If you thought that you looked cool going through your day with white headphone wires framing your face, one hand holding your movie-playing tablet and the other hand feverishly texting on your smartphone … think again.
A group of researchers at Carnegie Mellon University has made great strides towards eliminating those clunky contraptions that you now call computer interfaces. They think that your own body would make a much better medium. Building on recent advances like the Skinput and Kinect technologies, the Carnegie Mellon team has developed the Armura system, an interactive on-body input/output platform.

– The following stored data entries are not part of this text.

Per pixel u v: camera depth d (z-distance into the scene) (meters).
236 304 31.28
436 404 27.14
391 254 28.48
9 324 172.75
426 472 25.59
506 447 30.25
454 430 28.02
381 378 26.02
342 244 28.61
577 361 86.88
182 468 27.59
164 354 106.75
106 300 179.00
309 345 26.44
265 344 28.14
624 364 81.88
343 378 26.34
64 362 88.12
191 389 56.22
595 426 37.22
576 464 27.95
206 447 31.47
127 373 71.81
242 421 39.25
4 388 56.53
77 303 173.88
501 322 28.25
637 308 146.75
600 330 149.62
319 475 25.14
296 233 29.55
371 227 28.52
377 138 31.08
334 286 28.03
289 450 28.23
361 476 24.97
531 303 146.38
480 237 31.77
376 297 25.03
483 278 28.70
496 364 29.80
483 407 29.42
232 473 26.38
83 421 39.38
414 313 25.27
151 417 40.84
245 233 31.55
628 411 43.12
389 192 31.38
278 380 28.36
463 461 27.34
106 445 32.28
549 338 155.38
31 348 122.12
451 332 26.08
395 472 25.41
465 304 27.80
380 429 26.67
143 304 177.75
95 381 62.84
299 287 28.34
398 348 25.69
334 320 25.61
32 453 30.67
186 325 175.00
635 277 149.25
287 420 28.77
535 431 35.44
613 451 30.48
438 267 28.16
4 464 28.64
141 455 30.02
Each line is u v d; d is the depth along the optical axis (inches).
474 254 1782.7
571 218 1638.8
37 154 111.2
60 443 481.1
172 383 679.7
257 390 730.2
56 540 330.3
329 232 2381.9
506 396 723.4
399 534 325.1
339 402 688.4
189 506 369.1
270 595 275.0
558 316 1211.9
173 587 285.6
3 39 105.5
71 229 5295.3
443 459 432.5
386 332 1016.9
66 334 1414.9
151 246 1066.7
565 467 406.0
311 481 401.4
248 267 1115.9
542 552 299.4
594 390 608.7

Imagine how, using bio-acoustic or electrical sensing, each of your knuckles would become an input key that you can tap with another finger while search results and soft key menus are beamed by pico-projectors onto the surface of your palm. Other surfaces on your body can also be used, such as the back of your hand, your forearm, your arm and your … well, they stopped there for the time being.
Armura can also detect and act on your gestures or positions. For example, you can point your hand at a flat object and turn it – à la Star Trek – into an effective display screen. You can also turn your body and use your arm to get directions to your nearby surroundings – extremely useful if you’re trying to locate a store in the mall. Want to read a book? Simply put your hands in front of your face and the pages will be clearly displayed on your palms. Just clap your hands to turn the pages.
Armura is still a prototype. It does not include on-body hardware yet, and it works only in a lab where researchers use a special projector and an infrared camera that records sixty 480×640 images per second.
However, it is clear where the technology is going. The next time you see someone bizarrely scratching their hands and making incoherent gestures, do not assume that they are the victims of a terrible itch. They may just be computing … and likely pumping even more data onto your network.